§ **TASK INPUTS**:
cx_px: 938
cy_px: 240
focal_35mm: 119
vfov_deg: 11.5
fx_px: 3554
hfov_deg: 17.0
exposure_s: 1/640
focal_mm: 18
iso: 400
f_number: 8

---

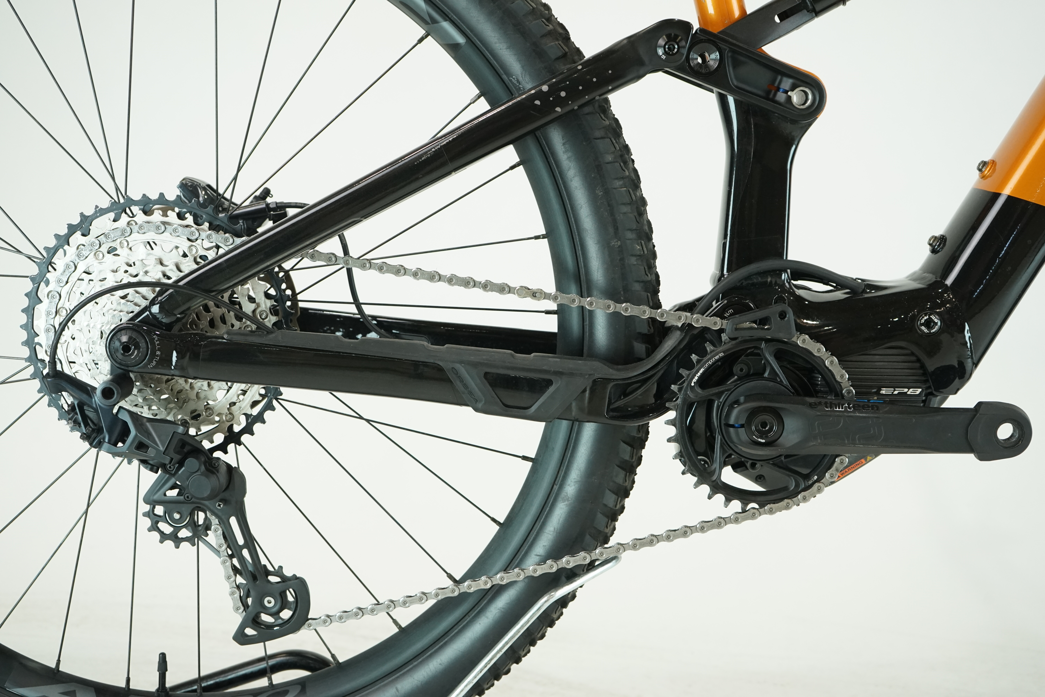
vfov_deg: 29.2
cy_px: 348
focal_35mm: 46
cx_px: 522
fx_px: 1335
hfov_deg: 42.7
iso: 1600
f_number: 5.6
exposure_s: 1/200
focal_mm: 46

--

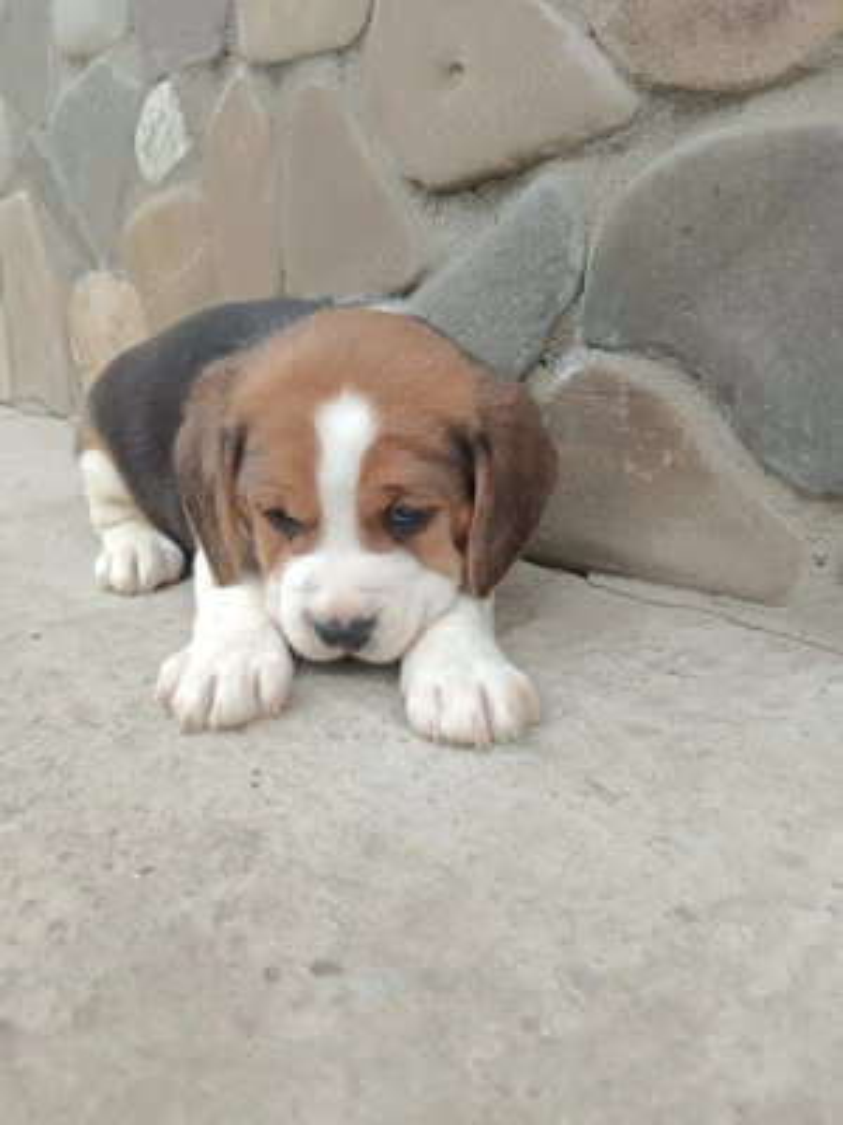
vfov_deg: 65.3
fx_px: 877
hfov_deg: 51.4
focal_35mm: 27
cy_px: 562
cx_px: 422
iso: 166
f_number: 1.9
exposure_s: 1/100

§ **WORK TASK**:
Find "vfov_deg: 29.2" in the entries above and copy that whole line exactly, then each line after it through the line that contains "focal_mm: 46".

§ **ANSWER SPACE**:
vfov_deg: 29.2
cy_px: 348
focal_35mm: 46
cx_px: 522
fx_px: 1335
hfov_deg: 42.7
iso: 1600
f_number: 5.6
exposure_s: 1/200
focal_mm: 46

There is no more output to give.